Archive for November, 2010

A Big Mac, large fries, and my vote?!

Thursday, November 4th, 2010

Generally, employers maintain a cohesive work environment with their employees by following the simple rule of social etiquette at a party:  don’t talk about money, religion, and politics.  However, the endless political commercials, nonstop political chatter, and midterm stump speeches may have been just too much for one McDonald’s owner to keep his political views to himself.  


Recently, newspapers reported that earlier this month, the owner of a McDonald’s in Canton, Ohio, attached a pamphlet to the employees’ paychecks urging them to vote Republican candidates for governor, Senate, and Congress.  According to the reports, the pamphlet said: “If the right people are elected, we will be able to continue with raises and benefits at or above the current levels. If others are elected, we will not.”   It then named three Republican candidates after stating, “The following candidates are the ones we believe will help our business move forward.” The only problem is that it’s illegal for an employer in Ohio to attempt to influence the political votes of employees.  However, the political frenzy of the midterm elections isn’t limited to Ohio. 

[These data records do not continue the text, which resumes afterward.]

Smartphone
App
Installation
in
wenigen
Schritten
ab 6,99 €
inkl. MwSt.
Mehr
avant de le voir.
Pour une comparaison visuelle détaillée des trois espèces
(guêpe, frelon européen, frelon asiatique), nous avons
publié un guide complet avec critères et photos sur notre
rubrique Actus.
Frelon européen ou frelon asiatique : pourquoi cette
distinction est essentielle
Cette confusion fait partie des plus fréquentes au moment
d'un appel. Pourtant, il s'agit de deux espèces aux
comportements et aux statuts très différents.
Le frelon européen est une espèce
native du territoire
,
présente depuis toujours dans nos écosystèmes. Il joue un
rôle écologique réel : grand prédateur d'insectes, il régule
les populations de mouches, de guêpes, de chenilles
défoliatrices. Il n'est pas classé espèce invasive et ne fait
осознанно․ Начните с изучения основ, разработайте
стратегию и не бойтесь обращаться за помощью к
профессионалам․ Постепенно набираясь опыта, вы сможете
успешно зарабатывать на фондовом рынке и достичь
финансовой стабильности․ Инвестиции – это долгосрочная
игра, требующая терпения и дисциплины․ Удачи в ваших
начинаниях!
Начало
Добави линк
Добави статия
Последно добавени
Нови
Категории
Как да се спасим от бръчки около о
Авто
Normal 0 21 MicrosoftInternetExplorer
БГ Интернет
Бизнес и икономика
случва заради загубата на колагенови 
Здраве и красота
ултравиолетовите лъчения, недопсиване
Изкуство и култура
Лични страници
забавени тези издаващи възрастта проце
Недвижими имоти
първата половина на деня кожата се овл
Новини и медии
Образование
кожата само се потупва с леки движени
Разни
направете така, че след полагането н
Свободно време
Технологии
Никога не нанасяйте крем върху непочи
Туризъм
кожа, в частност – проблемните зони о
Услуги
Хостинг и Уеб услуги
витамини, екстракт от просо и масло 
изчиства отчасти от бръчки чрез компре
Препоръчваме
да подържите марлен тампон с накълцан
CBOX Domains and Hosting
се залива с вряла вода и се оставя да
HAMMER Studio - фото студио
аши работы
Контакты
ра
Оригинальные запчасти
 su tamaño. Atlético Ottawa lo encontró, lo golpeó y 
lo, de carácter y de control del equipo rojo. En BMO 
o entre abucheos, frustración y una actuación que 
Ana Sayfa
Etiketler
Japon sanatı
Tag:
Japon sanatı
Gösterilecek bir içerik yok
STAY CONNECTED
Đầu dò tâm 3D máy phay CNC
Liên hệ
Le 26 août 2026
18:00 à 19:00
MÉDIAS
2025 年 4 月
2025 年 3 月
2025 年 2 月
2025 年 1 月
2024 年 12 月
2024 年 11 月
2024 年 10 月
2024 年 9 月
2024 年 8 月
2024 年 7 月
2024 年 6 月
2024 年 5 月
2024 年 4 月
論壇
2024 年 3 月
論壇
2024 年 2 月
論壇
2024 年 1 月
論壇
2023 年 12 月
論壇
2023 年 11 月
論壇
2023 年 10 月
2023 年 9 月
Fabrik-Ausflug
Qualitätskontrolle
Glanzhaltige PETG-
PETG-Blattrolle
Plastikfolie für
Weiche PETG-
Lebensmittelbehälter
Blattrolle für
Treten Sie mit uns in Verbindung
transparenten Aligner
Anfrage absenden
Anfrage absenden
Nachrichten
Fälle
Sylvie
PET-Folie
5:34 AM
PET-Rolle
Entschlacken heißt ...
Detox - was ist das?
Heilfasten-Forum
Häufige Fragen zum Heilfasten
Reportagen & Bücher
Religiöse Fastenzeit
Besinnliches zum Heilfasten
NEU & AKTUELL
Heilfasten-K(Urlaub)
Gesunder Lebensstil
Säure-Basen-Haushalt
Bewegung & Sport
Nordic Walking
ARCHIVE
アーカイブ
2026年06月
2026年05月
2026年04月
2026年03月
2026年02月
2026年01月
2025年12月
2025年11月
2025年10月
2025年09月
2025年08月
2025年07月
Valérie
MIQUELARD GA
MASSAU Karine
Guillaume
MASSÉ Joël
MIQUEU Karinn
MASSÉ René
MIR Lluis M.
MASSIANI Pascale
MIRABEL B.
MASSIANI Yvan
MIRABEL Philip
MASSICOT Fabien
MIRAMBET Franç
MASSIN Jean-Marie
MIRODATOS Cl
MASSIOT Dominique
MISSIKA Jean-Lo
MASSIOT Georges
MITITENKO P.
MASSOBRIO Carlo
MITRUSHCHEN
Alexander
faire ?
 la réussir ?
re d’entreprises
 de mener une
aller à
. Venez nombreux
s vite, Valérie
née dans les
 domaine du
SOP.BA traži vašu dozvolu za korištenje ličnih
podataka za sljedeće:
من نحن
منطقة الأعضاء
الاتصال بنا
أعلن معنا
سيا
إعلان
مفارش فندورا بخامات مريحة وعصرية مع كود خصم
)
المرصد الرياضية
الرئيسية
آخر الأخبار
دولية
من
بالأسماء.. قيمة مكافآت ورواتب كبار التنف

Here in the Pacific Northwest, some grocery employees of Fred Meyer and Safeway recently complained about having to distribute flyers in favor of Washington’s ballot initiative 1100, which would have allowed grocery stores to sell hard liquor.  While there’s no specific prohibition in Washington, Oregon recently enacted ORS 659.785, which prohibits an employer from taking, or threatening to take, any adverse employment action against an employee for declining to attend or participate in an employer-related political or religious meeting or communication.  The statute also requires employers to post a notice at the worksite advising employees of their rights under the new law.  Of course, the statute doesn’t prohibit an employer from engaging in political or religious activities where attendance or participation is strictly voluntary. 


Therefore, if you’re an employer that’s a dyed-in-the-wool Democrat, Republican, Libertarian, Tea Partier, Green Partier, or an Independent, be smart:   don’t force employees to participate in any religious or political activity.  You’ll be happier and so will your employees.  Yes, the midterm elections are over, but before you know it, the 2012 political organizations will be in full-swing creating a compelling campaign of slogans, speeches, and sound bites.